Natural selection isn't good. In terms of “bad things to do to humans”, it comes in just behind eugenics, and that's only because we haven't worked out how to do that without horrible horrible crimes against humanity (yet). (Yes, natural selection is legitimately bad enough that “make eugenics less genocidey and then do that instead” is actually on the table – I am so glad the problem can probably keep for another century or two, so I won't have to be responsible if we end up with some dystopia or other.)
These aren't good things. I mean, war does accomplish them, but… I'd rather they weren't accomplished.
There is nothing wrong with eugenics for Christ’s sake. People have such a knee jerk reaction to eugenics because of how it was used by Nazis, but before that the field had many noble goals.
If we provide the ability for people to select partners with some precision about what genes they carry and what might be passed to their offspring, we can ultimately create a world with stronger, smarter and healthier humans, and perhaps eliminate some genetic diseases along the way. Humans basically already practice eugenics anyway because of social structures, it’s just very inefficient.
The problem with eugenics isn’t the idea of selective breeding, but the conflation of mostly irrelevant traits or uninheritable traits with important and inheritable ones.
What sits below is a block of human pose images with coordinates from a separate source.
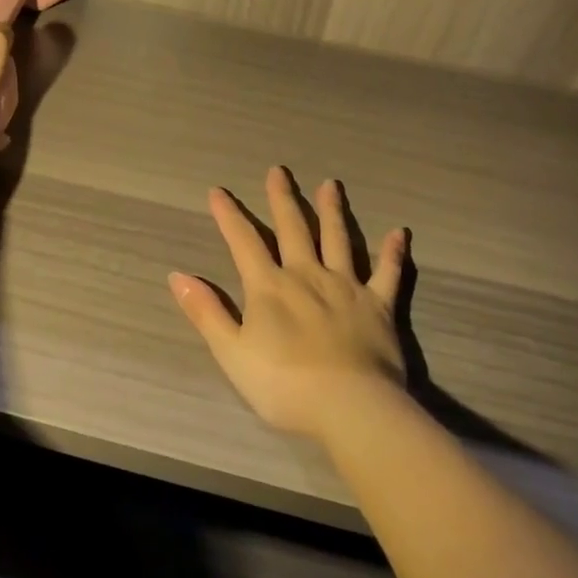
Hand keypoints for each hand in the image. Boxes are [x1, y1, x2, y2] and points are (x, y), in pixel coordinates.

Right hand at [169, 166, 407, 441]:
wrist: (348, 406)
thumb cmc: (283, 384)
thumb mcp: (232, 352)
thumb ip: (206, 312)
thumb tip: (177, 276)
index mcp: (269, 287)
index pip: (244, 242)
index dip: (229, 216)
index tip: (218, 191)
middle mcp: (307, 275)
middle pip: (294, 229)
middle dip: (283, 199)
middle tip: (279, 171)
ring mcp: (346, 287)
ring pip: (339, 240)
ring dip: (333, 211)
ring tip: (330, 185)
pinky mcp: (379, 305)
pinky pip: (388, 273)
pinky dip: (393, 253)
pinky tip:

Leading to a loss of genetic diversity and concentration of genetic diseases.
“If done right”, but I doubt it can ever _be_ done right...
Eugenics doesn’t inherently lead to human rights violations.
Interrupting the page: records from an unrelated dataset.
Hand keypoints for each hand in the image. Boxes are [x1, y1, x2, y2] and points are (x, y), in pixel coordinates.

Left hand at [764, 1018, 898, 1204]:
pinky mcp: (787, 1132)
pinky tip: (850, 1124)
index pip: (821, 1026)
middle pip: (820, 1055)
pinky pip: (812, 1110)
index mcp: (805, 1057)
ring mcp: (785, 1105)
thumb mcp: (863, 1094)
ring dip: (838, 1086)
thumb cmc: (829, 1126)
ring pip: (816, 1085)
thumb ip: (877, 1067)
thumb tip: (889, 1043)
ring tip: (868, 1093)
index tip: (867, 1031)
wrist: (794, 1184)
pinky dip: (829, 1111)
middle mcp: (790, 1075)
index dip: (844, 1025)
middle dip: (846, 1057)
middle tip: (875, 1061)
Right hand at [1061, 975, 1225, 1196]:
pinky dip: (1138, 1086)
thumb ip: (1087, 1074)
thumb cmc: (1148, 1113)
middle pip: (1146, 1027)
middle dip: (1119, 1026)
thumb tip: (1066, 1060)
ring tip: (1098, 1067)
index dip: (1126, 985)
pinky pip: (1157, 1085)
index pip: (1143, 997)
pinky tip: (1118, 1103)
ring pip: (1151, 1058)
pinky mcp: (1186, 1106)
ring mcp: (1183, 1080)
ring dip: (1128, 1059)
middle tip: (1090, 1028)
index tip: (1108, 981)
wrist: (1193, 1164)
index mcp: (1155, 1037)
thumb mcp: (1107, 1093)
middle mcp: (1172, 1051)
You can define better genes objectively by looking at genes of people that live the longest and with the least health issues. Natural selection is poor at selecting for traits that lead to longevity.
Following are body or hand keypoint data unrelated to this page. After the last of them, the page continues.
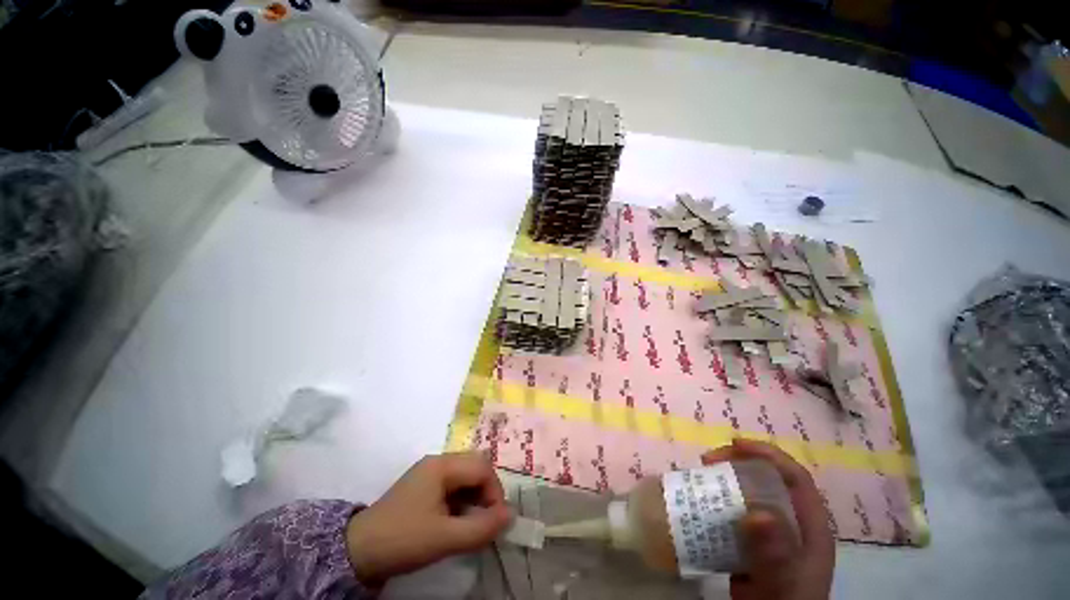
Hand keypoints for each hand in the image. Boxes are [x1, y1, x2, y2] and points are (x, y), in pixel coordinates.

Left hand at [345, 452, 511, 586]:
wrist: (356, 552)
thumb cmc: (403, 540)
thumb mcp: (444, 538)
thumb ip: (481, 527)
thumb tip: (511, 515)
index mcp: (442, 465)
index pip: (482, 468)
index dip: (495, 492)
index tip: (496, 521)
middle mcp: (438, 461)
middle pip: (475, 467)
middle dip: (487, 492)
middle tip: (487, 520)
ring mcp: (429, 472)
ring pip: (465, 475)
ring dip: (475, 496)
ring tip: (473, 523)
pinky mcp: (423, 485)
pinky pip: (453, 485)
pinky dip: (462, 500)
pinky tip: (457, 520)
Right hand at [702, 439, 834, 599]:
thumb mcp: (782, 581)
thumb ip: (774, 554)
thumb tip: (757, 515)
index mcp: (809, 525)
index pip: (794, 477)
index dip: (767, 454)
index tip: (734, 444)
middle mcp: (791, 522)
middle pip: (767, 479)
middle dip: (737, 462)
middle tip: (707, 461)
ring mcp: (771, 532)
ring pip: (748, 492)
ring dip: (723, 479)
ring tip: (698, 476)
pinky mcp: (752, 541)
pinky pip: (734, 510)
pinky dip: (716, 500)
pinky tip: (699, 502)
It's eugenics when you force it. It's social engineering when you alter the incentives/rewards landscape to get better outcomes. And it's... evolution when nature does it anyway.
Just labeling it as generically "bad" and charicaturising it in a way that bundles it with other despicable tendencies like maybe racism brings no insight to the discussion. Only muddies the waters and makes the whole discussion stupider.
Alright, let's talk about eugenics then? After all, it's not just Nazis that had eugenics programs in the newest history: the USA had forced sterilization well into the seventies, so it can't be all that bad.
Now, explain why that's a bad thing. Voluntary eugenics doesn't strike me as bad or immoral. If you're not forcibly sterilizing people, what's wrong with it?
I know that empirically, in terms of what society thinks, you are probably correct, but what is wrong with designer babies? Isn't it the only way we can continue the further improving and developing of the species (instead of making it worse by artifically keeping people with genetic diseases alive and reproducing), at the same time also avoiding the more horrendous parts of natural evolution and selection like genocide, race wars or idiocracy-styled trends of selecting by the dumb metric of sheer number of kids?
This will be the split between societies that practice eugenics plus other genetically deliberate policies and those that don’t. People talk about science denial but nobody points out the largest group of science deniers in the entire world: people who deny that natural selection exists. It’s as stupid as thinking the earth is flat.
Natural selection will happen whether or not we want it to. Every trait, physical or otherwise, that human beings posses is the result of natural selection. If we continue down this road where nobody gets removed from the gene pool because of modern medical intervention, we will eventually become very, very sick creatures. It will be a horrible existence. If health, intelligence, empathy and other traits aren’t selected for then they will shrink and eventually disappear. And it could happen much faster than it took to evolve those traits.
Don’t be a science denier. Confront the difficult truth that natural selection exists. We can find a morally acceptable solution if we put our minds to it.
This is a dangerously wrong and even ignorant opinion. There is everything wrong with eugenics, and it’s all contained in the core idea that you have some notion of what is “good” for your children (and correspondingly, further parts of the human race). Other people have already pointed out the “eugenics will be used for political gain” component, which is absolutely true and kills it there. Another issue which I don’t think you appreciate though is the need for genetic diversity and genetic drift. The act of going about systematically pushing everyone’s genes in a certain direction is not only impractical, since we really don’t know enough about genetics to do that reasonably well, it’s also incredibly stupid because we’re getting a temporary “positive” payoff now by potentially screwing up our ability to adapt later. Mistakes are the spice of life, literally; don’t try to get rid of them, you’ll only hurt yourself.
Eugenics is technically sound science. Selective breeding for traits is something we do with plants and animals. It works. You want pug nosed humans that yield 20% more crops, you can breed for that . There is nothing about selective breeding that technically wouldn't work for humans.
Now. Despite all of that, we should not do it. It is a moral wrong. It would require us to violate the autonomy of people. Don't want short people, you can't let short people reproduce. And so on. That's what makes it icky.
That's why we don't do it. And why we shouldn't. Not because it wouldn't work, it would. But because it would require us to violate another's autonomy.
Eugenics are not evil and would rid the world of many terrible, terrible hereditary diseases. However, the way to get it out of humanity should be done by the 'soft' way, not with violence.
These aren't good things. I mean, war does accomplish them, but… I'd rather they weren't accomplished.